The Week in Business: The Fed Is Getting Big

at its most In a striking move to contain inflation, the Federal Reserve raised its benchmark interest rate by three-quarters of a percentage point on Wednesday, the central bank’s biggest hike since 1994. While answering questions from reporters after the announcement, Fed chairman Jerome H. Powell said. , said officials were “not trying to induce a recession at this point”. Yet that’s what many fear: If the Fed’s efforts to contain rising prices and reduce demand go too far, the bank could trigger a severe economic slowdown, forcing companies to close and boost unemployment rates again. to rise. And the Fed has shown no signs of a change of course. Wednesday’s gains could be followed by an equally large one next month. Mr. Powell is likely to face tough questions about these and other actions by the Fed when he appears before lawmakers in the House and Senate this week.

The S&P 500 was up slightly on Friday, but that was of little consolation to investors as the S&P had its worst weekly performance since March 2020. Stocks fell into a bear market Monday as investors anxiously anticipated Fed rate hikes and the S&P continued. dragged along. than 20 percent below the most recent peak in January.
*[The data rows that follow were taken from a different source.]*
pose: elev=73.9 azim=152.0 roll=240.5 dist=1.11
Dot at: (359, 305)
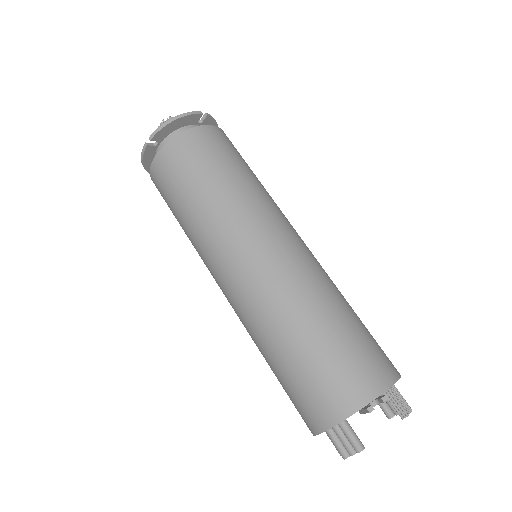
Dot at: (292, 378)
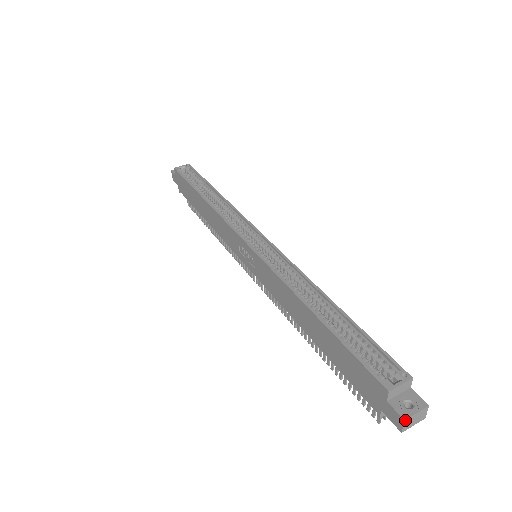
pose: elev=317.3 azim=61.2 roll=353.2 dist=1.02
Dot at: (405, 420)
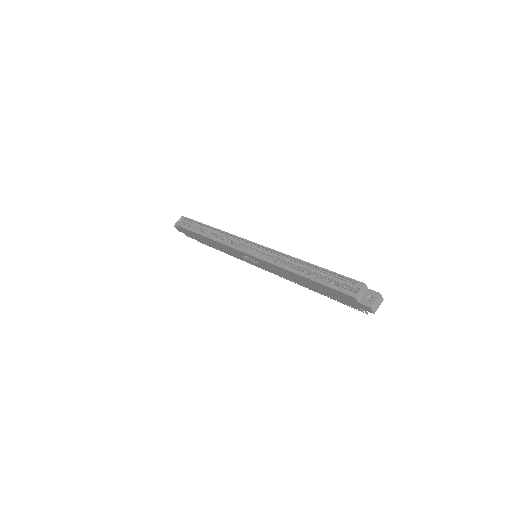
Dot at: (370, 307)
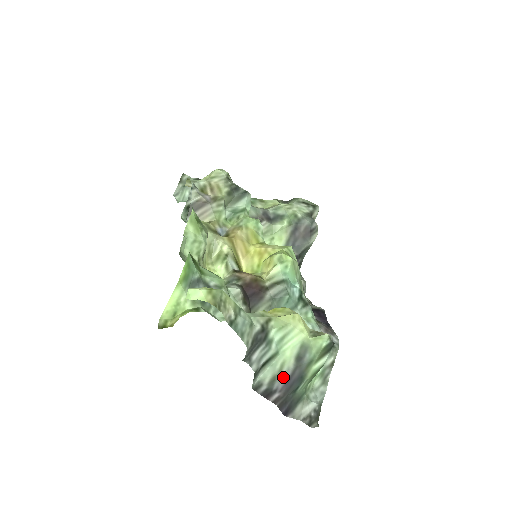
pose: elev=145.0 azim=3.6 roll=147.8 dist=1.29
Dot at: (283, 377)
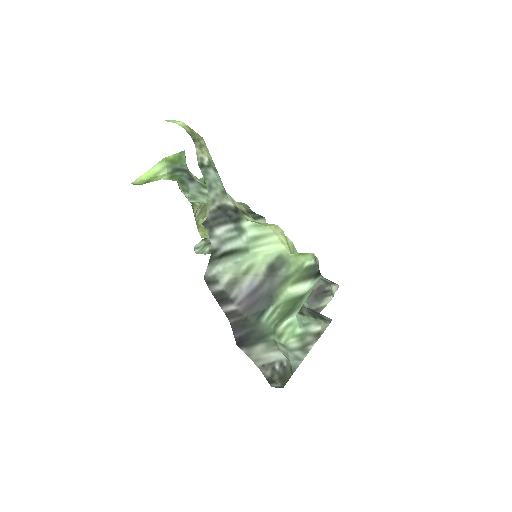
Dot at: (247, 284)
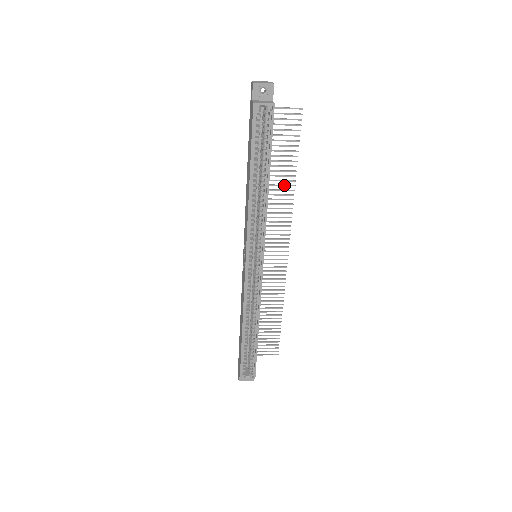
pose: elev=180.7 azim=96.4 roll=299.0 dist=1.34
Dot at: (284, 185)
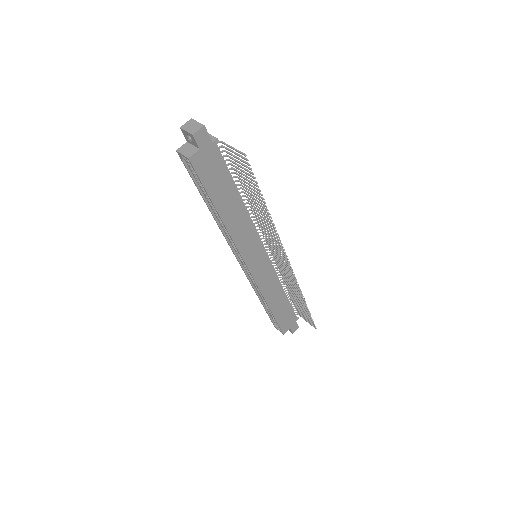
Dot at: (263, 213)
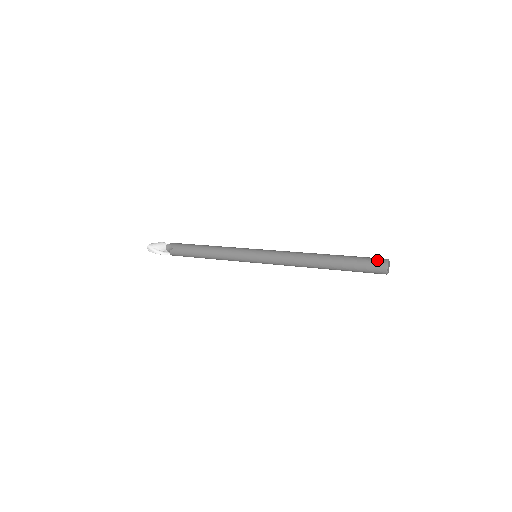
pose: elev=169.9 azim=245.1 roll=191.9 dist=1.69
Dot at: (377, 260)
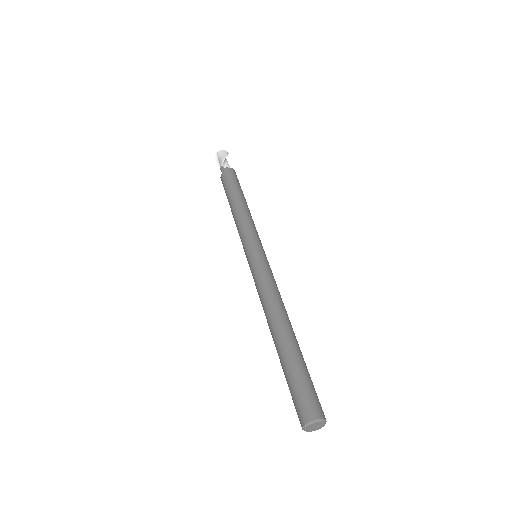
Dot at: (302, 408)
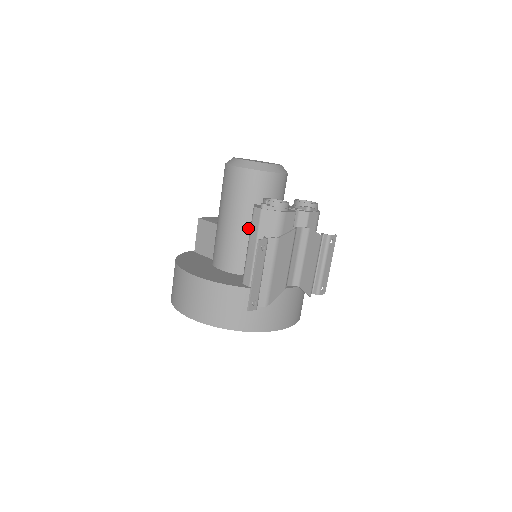
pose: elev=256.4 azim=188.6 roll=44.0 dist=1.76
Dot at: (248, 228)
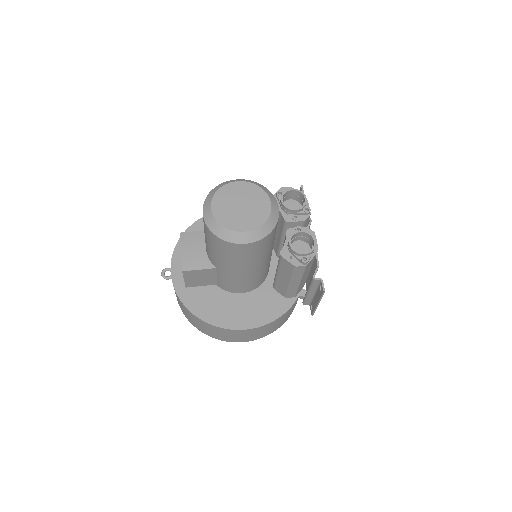
Dot at: (266, 262)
For the most part, when the Fed announced its decision, investors didn’t seem surprised, and markets remained fairly stable that day. But shares fell sharply on Thursday and remain on shaky ground. And it may have been an even worse week for the cryptocurrency markets as prices continued to collapse and crypto firms cut staff. Bitcoin’s price fell below $20,000 for the first time since late 2020. Coinbase said it was firing 18 percent of its employees on the heels of budget cuts at other crypto firms, including Gemini and BlockFi. Celsius, an experimental crypto bank, announced that it was halting withdrawals “due to extreme market conditions”.

Revlon, a staple in bathroom cabinets since the Great Depression, filed for bankruptcy protection last week, a sign of the changing landscape for cosmetic brands and potential problems for retailers. But the company has been in trouble for some time: At the start of the pandemic, Revlon said it would cut 1,000 positions in hopes of making itself more profitable. Months later, however, it narrowly avoided bankruptcy by striking a deal with its debt holders. But with $3.8 billion in debt, supply chain problems, and plenty of competition from new makeup brands, Revlon eventually succumbed to the pressure.
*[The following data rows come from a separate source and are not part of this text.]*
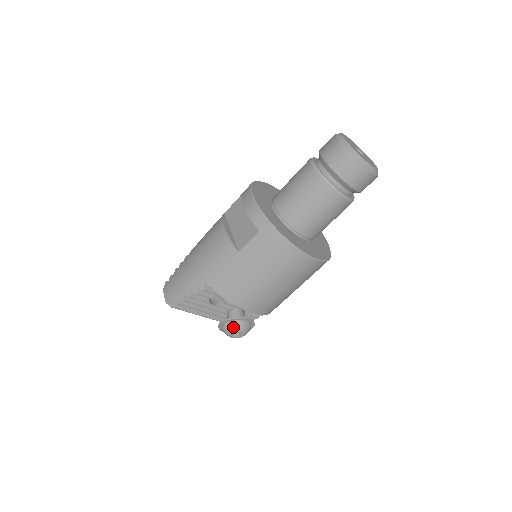
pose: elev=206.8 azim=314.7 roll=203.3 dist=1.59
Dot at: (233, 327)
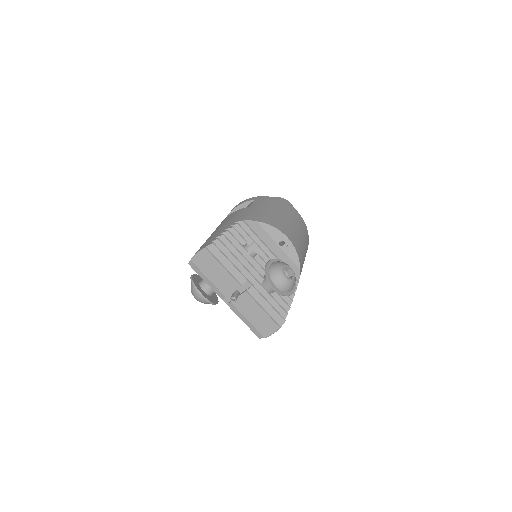
Dot at: (280, 262)
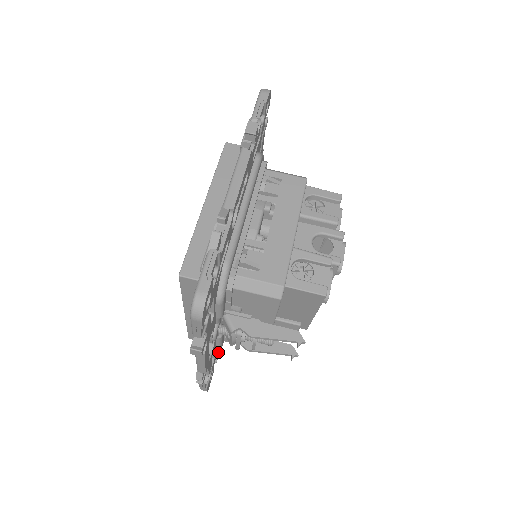
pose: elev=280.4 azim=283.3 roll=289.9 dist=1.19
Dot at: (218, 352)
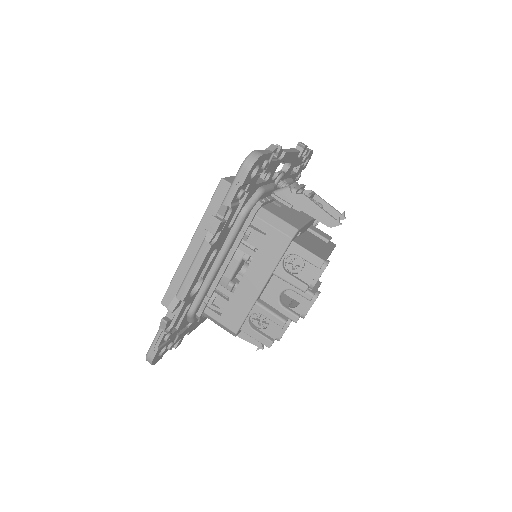
Dot at: occluded
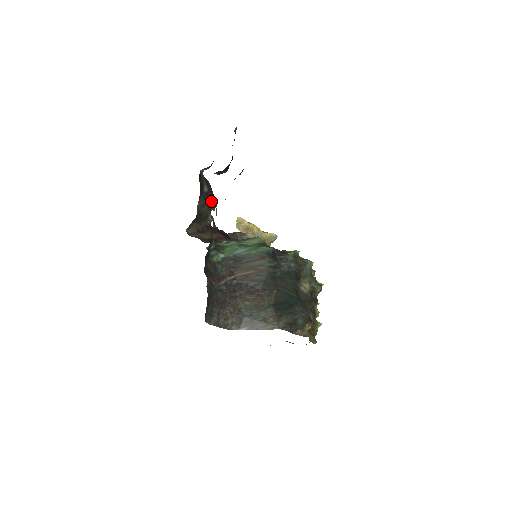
Real estate agents see trouble on the horizon. Last week, Redfin and Compass announced major staff cuts, with the heads of both companies citing concerns about the economic outlook. Glenn Kelman, Redfin’s CEO, told employees in an email that demand was down 17 percent and about 8 percent of the workforce would disappear. And Compass said it was firing 10 percent of its employees “because of clear signs of slowing economic growth.” In another harbinger of a potential downturn for the housing market, mortgage rates rose to 5.78 percent, rising last week at the fastest pace since 1987.
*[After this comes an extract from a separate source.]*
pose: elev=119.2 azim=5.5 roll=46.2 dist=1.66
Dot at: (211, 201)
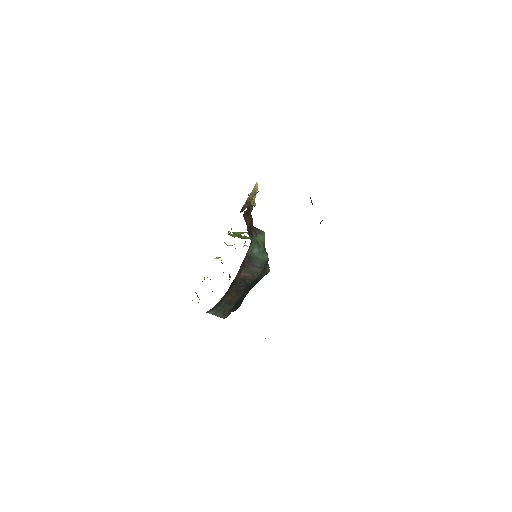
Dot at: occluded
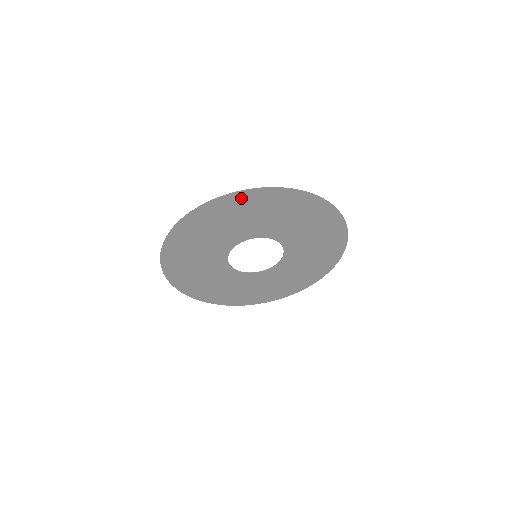
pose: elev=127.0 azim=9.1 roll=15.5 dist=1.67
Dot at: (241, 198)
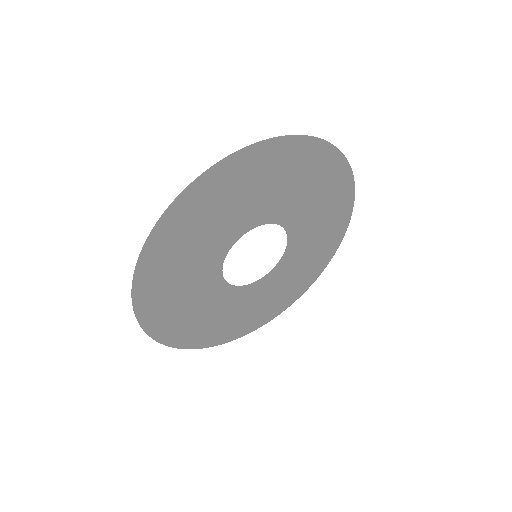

Last week, Elon Musk did something remarkably standard for someone taking over a company: he met the staff at Twitter. The meeting had, of course, been a long time coming. Mr. Musk was supposed to answer questions from employees after he joined Twitter’s board in April, but those plans changed when he decided to buy the company. During the hour-long Q. and A. session, Mr. Musk laid out his vision for the company, saying that he wanted the platform to grow to “at least a billion” Twitter users and that he expected to be fairly hands-on. to be. He echoed criticism of the number of bot accounts on Twitter, the gist of his recent hand-wringing over the deal, though his takeover of Twitter continues. Experts said his meeting with employees could reassure potential investors if the deal goes through.

As stubbornly high inflation threatens to lead to losses for Democrats in the midterm elections in November, President Biden is considering the possibility of rolling back some of the tariffs former President Donald J. Trump imposed on Chinese goods. Biden had said he intended to rely primarily on the Fed to tame rising prices, but now that the president is coming under pressure from corporate groups and outside economists — as well as a frustrated public — he is considering to take action yourself. Some private estimates within the White House say that lifting the tariffs could lower overall inflation by a quarter of a percentage point. But the move could hurt other aspects of the government’s economic agenda and spark criticism that Mr Biden is making Beijing too easy.

Hundreds of auto accidents in the United States over 10 months involved vehicles using advanced driver assistance technology, a federal agency found. McDonald’s will pay $1.3 billion in fines and back taxes to settle a protracted tax dispute in France. German officials are urging residents to conserve energy as Russia cuts its natural gas flow to Europe.